Pages

Saturday, April 12, 2008

Java

Java is a programming language originally developed by Sun Microsystems and released in 1995 as a core component of Sun Microsystem's Java platform. The language derives much of its syntax from C and C++ but has a simpler object model and fewer low-level facilities. Java applications are typically compiled to bytecode that can run on any Java virtual machine (JVM) regardless of computer architecture.

The original and reference implementation Java compilers, virtual machines, and class libraries were developed by Sun from 1995. As of May 2007, in compliance with the specifications of the Java Community Process, Sun made available most of their Java technologies as free software under the GNU General Public License.
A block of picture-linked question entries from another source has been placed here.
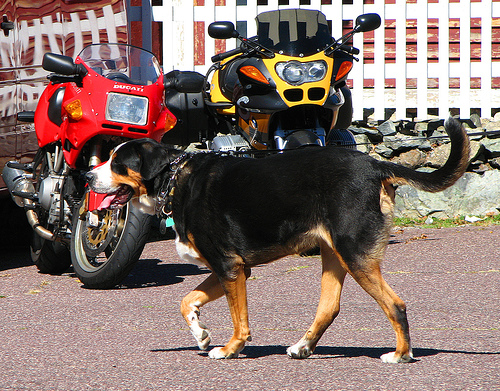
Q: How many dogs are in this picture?
A: One.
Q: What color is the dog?
A: Brown, black and white.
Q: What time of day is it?
A: Daytime.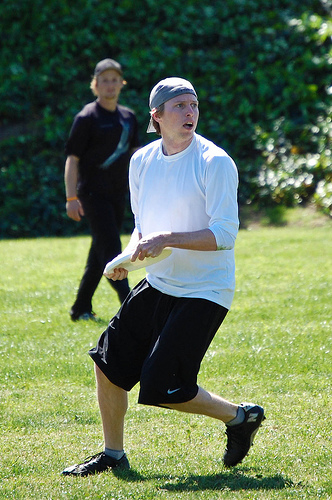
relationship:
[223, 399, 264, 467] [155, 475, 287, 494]
shoe has shadow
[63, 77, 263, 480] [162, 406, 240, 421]
male has shin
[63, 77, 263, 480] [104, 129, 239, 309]
male has shirt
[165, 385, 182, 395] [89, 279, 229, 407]
nike swoosh on top of shorts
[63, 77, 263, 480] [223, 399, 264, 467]
male has shoe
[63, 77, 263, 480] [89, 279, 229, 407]
male has shorts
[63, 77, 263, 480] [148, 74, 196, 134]
male has hat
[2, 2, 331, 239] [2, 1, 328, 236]
tree has foliage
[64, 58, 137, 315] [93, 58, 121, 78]
player has cap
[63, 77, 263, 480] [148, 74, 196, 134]
male wearing hat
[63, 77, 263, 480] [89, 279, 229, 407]
male wearing shorts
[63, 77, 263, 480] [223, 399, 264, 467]
male wearing shoe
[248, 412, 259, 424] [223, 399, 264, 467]
sign on top of shoe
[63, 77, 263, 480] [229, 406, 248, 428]
male wearing sock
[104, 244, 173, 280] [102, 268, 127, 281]
frisbee inside of hand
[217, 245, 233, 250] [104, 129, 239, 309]
stain on top of shirt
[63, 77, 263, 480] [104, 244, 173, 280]
male throwing frisbee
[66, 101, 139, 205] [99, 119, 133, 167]
shirt has design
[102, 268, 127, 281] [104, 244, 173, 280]
hand holding frisbee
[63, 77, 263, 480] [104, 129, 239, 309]
male wearing shirt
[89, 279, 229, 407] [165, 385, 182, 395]
shorts have nike swoosh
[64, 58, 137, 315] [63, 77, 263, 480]
player behind male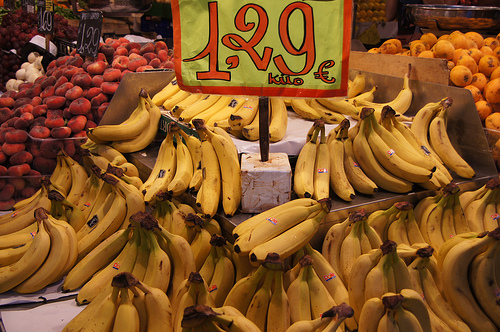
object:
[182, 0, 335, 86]
price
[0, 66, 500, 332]
bananas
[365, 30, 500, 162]
oranges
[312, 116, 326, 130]
stem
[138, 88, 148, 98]
stem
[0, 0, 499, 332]
fruit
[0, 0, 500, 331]
market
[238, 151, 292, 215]
block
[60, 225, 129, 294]
banana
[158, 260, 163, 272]
spot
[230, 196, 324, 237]
banana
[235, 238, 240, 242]
spot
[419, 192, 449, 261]
banana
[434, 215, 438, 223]
spot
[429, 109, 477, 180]
banana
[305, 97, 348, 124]
banana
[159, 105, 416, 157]
paper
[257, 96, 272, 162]
pole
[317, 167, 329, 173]
sticker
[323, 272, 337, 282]
sticker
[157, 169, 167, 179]
sticker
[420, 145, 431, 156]
sticker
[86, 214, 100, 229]
sticker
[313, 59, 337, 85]
euro symbol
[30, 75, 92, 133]
peaches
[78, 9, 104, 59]
sign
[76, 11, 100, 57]
price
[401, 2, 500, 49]
scale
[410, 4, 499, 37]
bowl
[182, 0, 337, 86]
black outline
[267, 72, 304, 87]
kilos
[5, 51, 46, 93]
pears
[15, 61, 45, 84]
coconuts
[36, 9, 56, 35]
sign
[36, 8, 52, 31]
price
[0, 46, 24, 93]
plums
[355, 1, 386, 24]
lemons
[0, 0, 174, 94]
back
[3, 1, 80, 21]
vegetables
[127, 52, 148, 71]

Others have also developed alternative implementations of these Sun technologies, such as the GNU Compiler for Java and GNU Classpath.

Philosophy

Primary goals

There were five primary goals in the creation of the Java language:

  1. It should use the object-oriented programming methodology.
  2. It should allow the same program to be executed on multiple operating systems.
  3. It should contain built-in support for using computer networks.
  4. It should be designed to execute code from remote sources securely.
  5. It should be easy to use by selecting what were considered the good parts of other object-oriented languages.

Platform independence

One characteristic, platform independence, means that programs written in the Java language must run similarly on any supported hardware/operating-system platform. One should be able to write a program once, compile it once, and run it anywhere.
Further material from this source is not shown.